» Prompt:
Copy out the entries below precisely; nothing is to be omitted.

Stored items:
============================================================

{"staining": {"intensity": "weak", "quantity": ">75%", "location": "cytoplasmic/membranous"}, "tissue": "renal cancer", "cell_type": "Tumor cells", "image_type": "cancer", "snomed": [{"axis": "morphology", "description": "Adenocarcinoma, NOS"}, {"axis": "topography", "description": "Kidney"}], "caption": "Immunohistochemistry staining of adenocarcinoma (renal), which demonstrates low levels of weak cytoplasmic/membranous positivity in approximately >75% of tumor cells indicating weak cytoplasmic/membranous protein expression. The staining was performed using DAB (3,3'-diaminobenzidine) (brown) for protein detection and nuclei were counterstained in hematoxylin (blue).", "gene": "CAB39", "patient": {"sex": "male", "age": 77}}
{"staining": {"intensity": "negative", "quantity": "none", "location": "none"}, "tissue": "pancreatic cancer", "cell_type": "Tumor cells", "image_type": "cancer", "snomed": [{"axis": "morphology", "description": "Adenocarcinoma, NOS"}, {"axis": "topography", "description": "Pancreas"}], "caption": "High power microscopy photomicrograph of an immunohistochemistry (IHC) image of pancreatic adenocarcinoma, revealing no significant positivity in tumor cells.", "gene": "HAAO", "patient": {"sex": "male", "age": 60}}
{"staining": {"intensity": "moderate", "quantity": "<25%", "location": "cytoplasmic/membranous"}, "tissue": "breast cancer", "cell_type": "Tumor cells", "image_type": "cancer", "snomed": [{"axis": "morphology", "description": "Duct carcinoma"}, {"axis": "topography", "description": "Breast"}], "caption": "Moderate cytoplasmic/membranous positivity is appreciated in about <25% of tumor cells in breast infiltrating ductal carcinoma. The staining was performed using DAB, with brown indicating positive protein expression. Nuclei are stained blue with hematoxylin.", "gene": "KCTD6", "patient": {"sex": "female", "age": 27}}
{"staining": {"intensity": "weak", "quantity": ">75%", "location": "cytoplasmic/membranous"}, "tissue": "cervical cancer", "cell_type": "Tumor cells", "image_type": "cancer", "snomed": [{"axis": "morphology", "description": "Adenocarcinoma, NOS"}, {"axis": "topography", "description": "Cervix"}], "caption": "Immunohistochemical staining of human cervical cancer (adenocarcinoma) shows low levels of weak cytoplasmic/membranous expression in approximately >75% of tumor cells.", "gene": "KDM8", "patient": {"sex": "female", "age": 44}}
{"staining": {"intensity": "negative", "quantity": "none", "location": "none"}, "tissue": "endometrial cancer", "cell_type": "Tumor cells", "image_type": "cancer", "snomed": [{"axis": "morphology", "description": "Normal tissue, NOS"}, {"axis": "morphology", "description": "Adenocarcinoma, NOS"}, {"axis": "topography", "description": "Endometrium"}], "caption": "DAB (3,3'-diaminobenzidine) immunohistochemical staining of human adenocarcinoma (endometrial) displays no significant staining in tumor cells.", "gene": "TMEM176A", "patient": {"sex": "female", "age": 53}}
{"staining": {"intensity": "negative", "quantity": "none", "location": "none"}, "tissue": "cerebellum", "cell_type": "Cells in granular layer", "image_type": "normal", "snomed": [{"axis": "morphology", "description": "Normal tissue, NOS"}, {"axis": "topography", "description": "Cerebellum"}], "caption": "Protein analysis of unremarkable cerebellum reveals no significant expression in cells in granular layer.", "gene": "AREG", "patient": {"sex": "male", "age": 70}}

============================================================

» Answer to the exercise:
{"staining": {"intensity": "weak", "quantity": ">75%", "location": "cytoplasmic/membranous"}, "tissue": "renal cancer", "cell_type": "Tumor cells", "image_type": "cancer", "snomed": [{"axis": "morphology", "description": "Adenocarcinoma, NOS"}, {"axis": "topography", "description": "Kidney"}], "caption": "Immunohistochemistry staining of adenocarcinoma (renal), which demonstrates low levels of weak cytoplasmic/membranous positivity in approximately >75% of tumor cells indicating weak cytoplasmic/membranous protein expression. The staining was performed using DAB (3,3'-diaminobenzidine) (brown) for protein detection and nuclei were counterstained in hematoxylin (blue).", "gene": "CAB39", "patient": {"sex": "male", "age": 77}}
{"staining": {"intensity": "negative", "quantity": "none", "location": "none"}, "tissue": "pancreatic cancer", "cell_type": "Tumor cells", "image_type": "cancer", "snomed": [{"axis": "morphology", "description": "Adenocarcinoma, NOS"}, {"axis": "topography", "description": "Pancreas"}], "caption": "High power microscopy photomicrograph of an immunohistochemistry (IHC) image of pancreatic adenocarcinoma, revealing no significant positivity in tumor cells.", "gene": "HAAO", "patient": {"sex": "male", "age": 60}}
{"staining": {"intensity": "moderate", "quantity": "<25%", "location": "cytoplasmic/membranous"}, "tissue": "breast cancer", "cell_type": "Tumor cells", "image_type": "cancer", "snomed": [{"axis": "morphology", "description": "Duct carcinoma"}, {"axis": "topography", "description": "Breast"}], "caption": "Moderate cytoplasmic/membranous positivity is appreciated in about <25% of tumor cells in breast infiltrating ductal carcinoma. The staining was performed using DAB, with brown indicating positive protein expression. Nuclei are stained blue with hematoxylin.", "gene": "KCTD6", "patient": {"sex": "female", "age": 27}}
{"staining": {"intensity": "weak", "quantity": ">75%", "location": "cytoplasmic/membranous"}, "tissue": "cervical cancer", "cell_type": "Tumor cells", "image_type": "cancer", "snomed": [{"axis": "morphology", "description": "Adenocarcinoma, NOS"}, {"axis": "topography", "description": "Cervix"}], "caption": "Immunohistochemical staining of human cervical cancer (adenocarcinoma) shows low levels of weak cytoplasmic/membranous expression in approximately >75% of tumor cells.", "gene": "KDM8", "patient": {"sex": "female", "age": 44}}
{"staining": {"intensity": "negative", "quantity": "none", "location": "none"}, "tissue": "endometrial cancer", "cell_type": "Tumor cells", "image_type": "cancer", "snomed": [{"axis": "morphology", "description": "Normal tissue, NOS"}, {"axis": "morphology", "description": "Adenocarcinoma, NOS"}, {"axis": "topography", "description": "Endometrium"}], "caption": "DAB (3,3'-diaminobenzidine) immunohistochemical staining of human adenocarcinoma (endometrial) displays no significant staining in tumor cells.", "gene": "TMEM176A", "patient": {"sex": "female", "age": 53}}
{"staining": {"intensity": "negative", "quantity": "none", "location": "none"}, "tissue": "cerebellum", "cell_type": "Cells in granular layer", "image_type": "normal", "snomed": [{"axis": "morphology", "description": "Normal tissue, NOS"}, {"axis": "topography", "description": "Cerebellum"}], "caption": "Protein analysis of unremarkable cerebellum reveals no significant expression in cells in granular layer.", "gene": "AREG", "patient": {"sex": "male", "age": 70}}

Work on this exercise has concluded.